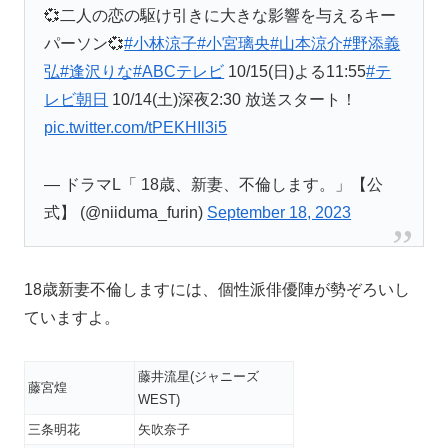
💞二人の恋の駆け引きに大きな影響を与えるキー
パーソン💞
#小林涼子
#小宮璃央
#山本涼介
#野添義
弘
#逢沢りな
#ABCテレビ
10/15(日)よる11:55
#テ
レビ朝日
10/14(土)深夜2:30 放送スタート！
pic.twitter.com/tPEKHIl3i5
— ドラマL「 18歳、新妻、不倫します。」【公
式】 (@niiduma_furin)
September 18, 2023
18歳新妻不倫しますには、個性派俳優陣が勢ぞろいし
ていますよ。
藤井流星(ジャニーズ
藤宮煌
WEST)
三条明花
矢吹奈子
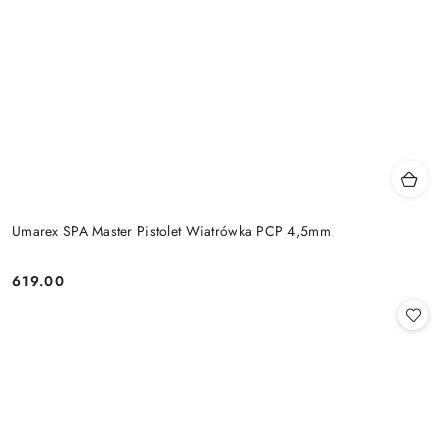
Umarex SPA Master Pistolet Wiatrówka PCP 4,5mm
619.00
Cena:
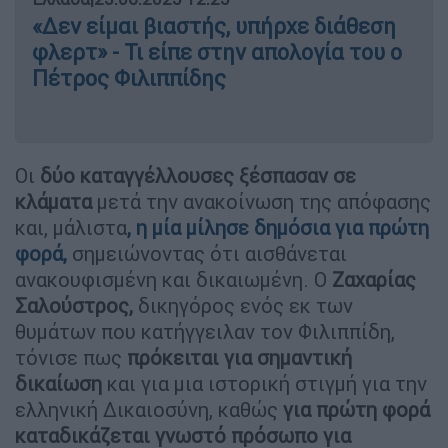
«Δεν είμαι βιαστής, υπήρχε διάθεση
φλερτ» - Τι είπε στην απολογία του ο
Πέτρος Φιλιππίδης
Οι
δύο καταγγέλλουσες ξέσπασαν σε
κλάματα
μετά την ανακοίνωση της απόφασης
και, μάλιστα
, η μία μίλησε δημόσια για πρώτη
φορά,
σημειώνοντας ότι αισθάνεται
ανακουφισμένη και δικαιωμένη. Ο
Ζαχαρίας
Σαλούστρος,
δικηγόρος ενός εκ των
θυμάτων που κατήγγειλαν τον Φιλιππίδη,
τόνισε πως
πρόκειται για σημαντική
δικαίωση
και για μια ιστορική στιγμή για την
ελληνική Δικαιοσύνη, καθώς
για πρώτη φορά
καταδικάζεται γνωστό πρόσωπο για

Problem requirements: With the line containing "ελληνική Δικαιοσύνη, καθώς" as the start and the last line of the listing as the end, restate that stretch word for word and nothing else.

Exercise result:
ελληνική Δικαιοσύνη, καθώς
για πρώτη φορά
καταδικάζεται γνωστό πρόσωπο για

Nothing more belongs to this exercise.